I was tracking template hits on my website, and noticed what I thought were unusually high counts for my 404-page not found template. So, I installed an extension which sends me an email from the 404 template.
First, internal redirects don’t provide the original url which wasn’t found. However, I figured out the cause, and have corrected the problem.
What’s left are a few unexplainable URLs which do show up since they are not part of the EE template hierarchy. Here’s the prototype for the email body:
Page Not Found: {uri_string} by {httpagent}‘uri_string’ is whatever was sent following my root website (e.g. example.com/uri_string. ‘httpagent’ supposedly identifies the sender’s browser.

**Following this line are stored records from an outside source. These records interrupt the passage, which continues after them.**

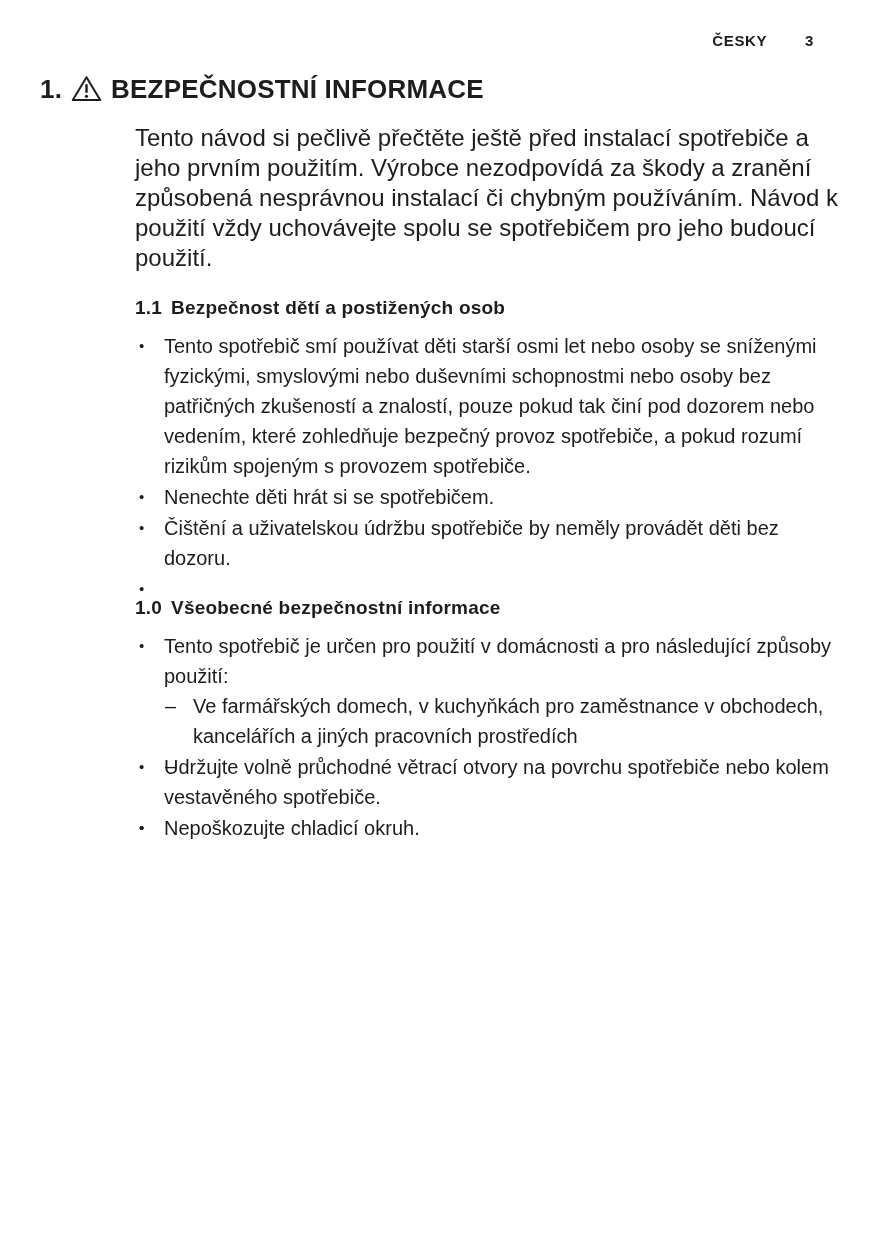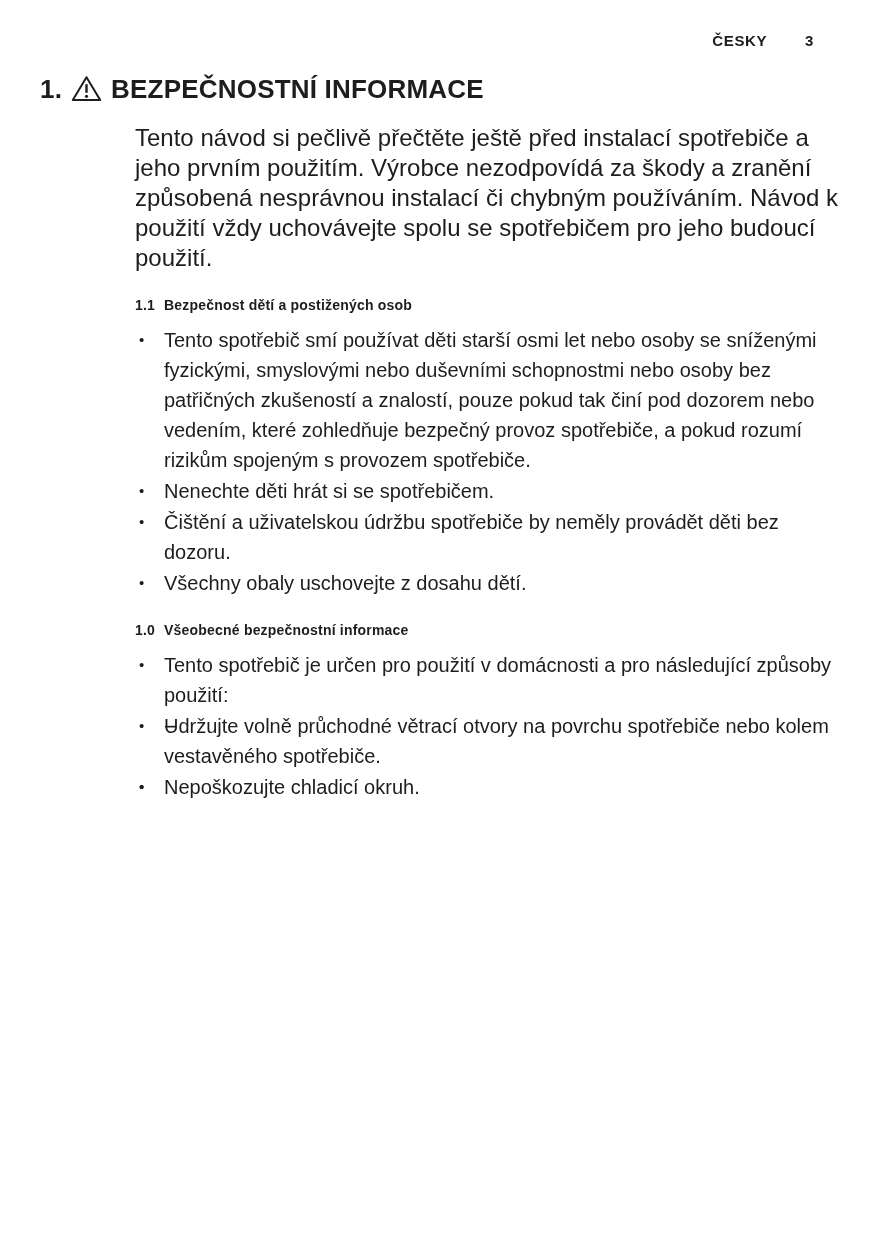--- a/index.html
+++ b/index.html
@@ -35,21 +35,21 @@
   }
   .warn-icon { display: inline-flex; align-items: center; position: relative; top: -1px; }
   .intro {
     margin: 18px 0 0 135px;
     width: 712px;
     font-size: 24px;
     line-height: 30px;
   }
   h2.subsection-heading {
     margin: 24px 0 0 135px;
-    font-size: 14px;
+    font-size: 19px;
     font-weight: bold;
     letter-spacing: 0.2px;
   }
   h2.subsection-heading .h2-num { margin-right: 9px; }
   ul.bullets {
     list-style: none;
     margin: 12px 0 0 137px;
     width: 712px;
     font-size: 20px;
     line-height: 30px;
@@ -118,35 +118,35 @@
     <li class="bullet">
       <span class="marker">•</span>
       <span class="li-text">Nenechte děti hrát si se spotřebičem.</span>
     </li>
     <li class="bullet">
       <span class="marker">•</span>
       <span class="li-text">Čištění a uživatelskou údržbu spotřebiče by neměly provádět děti bez dozoru.</span>
     </li>
     <li class="bullet">
       <span class="marker">•</span>
-      <span class="li-text">Všechny obaly uschovejte z dosahu dětí.</span>
     </li>
   </ul>
 
   <h2 class="subsection-heading">
     <span class="h2-num">1.0</span><span>Všeobecné bezpečnostní informace</span>
   </h2>
 
   <ul class="bullets">
     <li class="bullet">
       <span class="marker">•</span>
       <span class="li-text">Tento spotřebič je určen pro použití v domácnosti a pro následující způsoby použití:</span>
       <ul class="sub-list">
         <li class="sub-bullet">
           <span class="marker">–</span>
+          <span class="li-text">Ve farmářských domech, v kuchyňkách pro zaměstnance v obchodech, kancelářích a jiných pracovních prostředích</span>
         </li>
         <li class="sub-bullet">
           <span class="marker">–</span>
         </li>
       </ul>
     </li>
     <li class="bullet">
       <span class="marker">•</span>
       <span class="li-text">Udržujte volně průchodné větrací otvory na povrchu spotřebiče nebo kolem vestavěného spotřebiče.</span>
     </li>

Here are a few of the unexplained URL’s:
1. Page Not Found: admin/module-builtin.xml by Mozilla/4.0 (compatible; MSIE 5.01; Windows NT 5.0)

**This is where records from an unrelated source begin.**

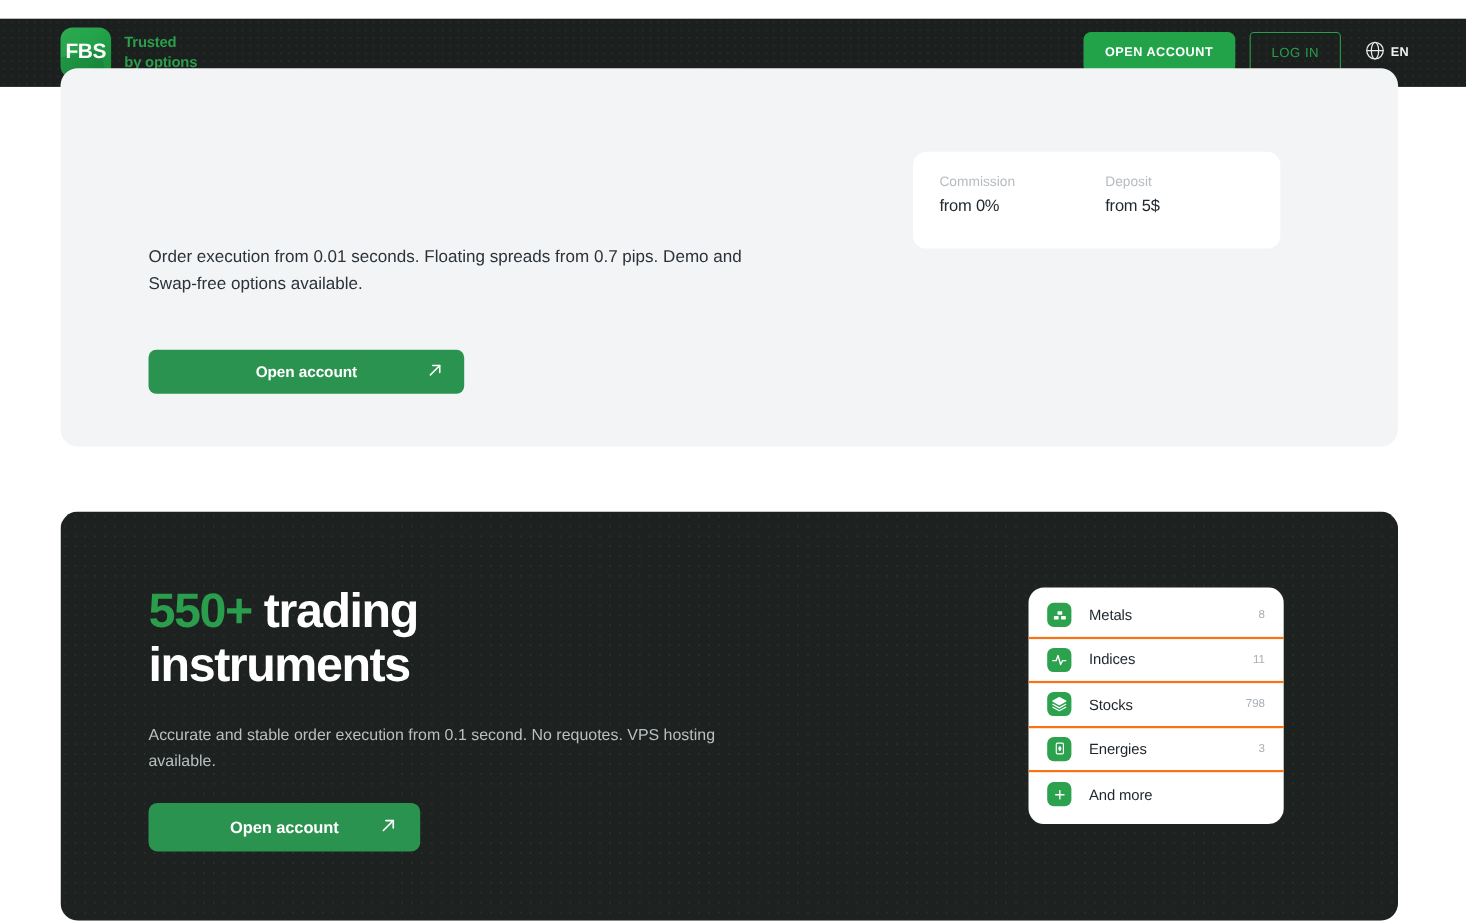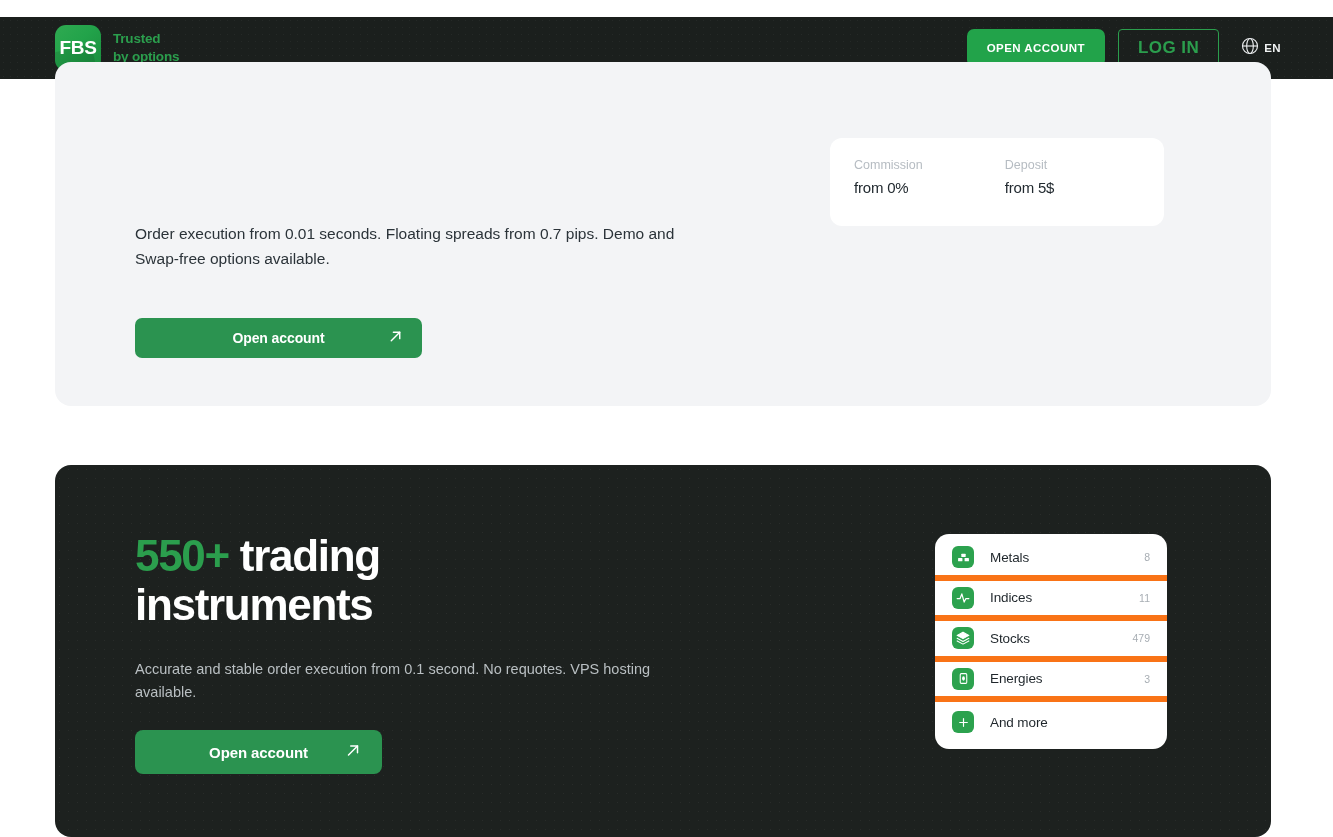--- a/index.html
+++ b/index.html
@@ -82,22 +82,22 @@
     font-family: "Liberation Sans", sans-serif;
     cursor: pointer;
   }
   .btn-login {
     background: transparent;
     color: #2b9e4d;
     border: 1px solid #2b9e4d;
     border-radius: 4px;
     height: 38px;
     padding: 0 19px;
-    font-size: 17px;
-    font-weight: bold;
+    font-size: 12px;
+    font-weight: normal;
     letter-spacing: 0.45px;
     font-family: "Liberation Sans", sans-serif;
     cursor: pointer;
   }
   .lang-wrap {
     display: flex;
     align-items: center;
     gap: 4px;
     margin-left: 8px;
     cursor: pointer;
@@ -258,21 +258,21 @@
     width: 232px;
     background: #ffffff;
     border-radius: 14px;
     padding: 6px 0;
   }
   .inst-row {
     display: flex;
     align-items: center;
     height: 40.5px;
     padding: 0 17px;
-    border-bottom: 6px solid #f97316;
+    border-bottom: 2px solid #f97316;
     cursor: pointer;
   }
   .inst-row:last-child { border-bottom: none; }
   .inst-icon {
     width: 22px; height: 22px;
     border-radius: 6px;
     background: #2ca24e;
     display: flex;
     align-items: center;
     justify-content: center;
@@ -392,21 +392,21 @@
 
     <div class="inst-row">
       <span class="inst-icon">
         <svg width="14" height="14" viewBox="0 0 24 24" fill="none" stroke="#ffffff" stroke-width="1.9" stroke-linecap="round" stroke-linejoin="round">
           <polygon points="12 2 22 7.5 12 13 2 7.5 12 2" fill="#ffffff"></polygon>
           <polyline points="2 12.5 12 18 22 12.5"></polyline>
           <polyline points="2 17 12 22.5 22 17"></polyline>
         </svg>
       </span>
       <span class="inst-label">Stocks</span>
-      <span class="inst-count">479</span>
+      <span class="inst-count">798</span>
     </div>
 
     <div class="inst-row">
       <span class="inst-icon">
         <svg width="13" height="13" viewBox="0 0 24 24" fill="none" stroke="#ffffff" stroke-width="2">
           <rect x="6" y="3" width="12" height="18" rx="2"></rect>
           <ellipse cx="12" cy="12" rx="2.6" ry="4" fill="#ffffff" stroke="none"></ellipse>
         </svg>
       </span>
       <span class="inst-label">Energies</span>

2. Page Not Found: vtigercrm/modules/com_vtiger_workflow/sortfieldsjson.php by
3. Page Not Found: sitemap.php by msnbot/2.0b (+http://search.msn.com/msnbot.htm)
4. Page Not Found: recordings/index.php by Mozilla/5.0 (Windows NT 5.1) AppleWebKit/534.30 (KHTML, like Gecko) Chrome/12.0.742.112 Safari/534.30
5. Page Not Found: phpmyadmin/translators.html by Mozilla/4.0 (compatible;MSIE 6.0; MSIE 5.5; Windows NT 5.1) Opera 7.01 [en]

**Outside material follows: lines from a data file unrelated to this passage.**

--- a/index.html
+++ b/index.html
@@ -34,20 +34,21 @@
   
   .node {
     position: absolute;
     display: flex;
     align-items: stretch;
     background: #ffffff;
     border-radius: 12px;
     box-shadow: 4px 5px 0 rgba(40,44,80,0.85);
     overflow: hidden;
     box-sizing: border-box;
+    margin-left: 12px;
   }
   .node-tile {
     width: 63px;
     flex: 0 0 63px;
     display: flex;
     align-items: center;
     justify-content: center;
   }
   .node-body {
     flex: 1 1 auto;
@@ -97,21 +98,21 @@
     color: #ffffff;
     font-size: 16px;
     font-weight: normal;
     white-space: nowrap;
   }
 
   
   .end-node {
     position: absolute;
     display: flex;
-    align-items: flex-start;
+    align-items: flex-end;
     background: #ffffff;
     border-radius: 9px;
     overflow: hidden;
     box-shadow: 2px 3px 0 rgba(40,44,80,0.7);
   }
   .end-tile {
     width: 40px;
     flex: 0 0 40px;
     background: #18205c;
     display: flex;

6. Page Not Found: admin/config.php by Python-urllib/2.4
Some of this might be search bots (3, for example is almost certainly msn). But others look like hacking attempts. Note that 2 is anonymous.
I’d be interested in your opinions as to what these might be, and what, if anything, should be done.
Thanks! —Jim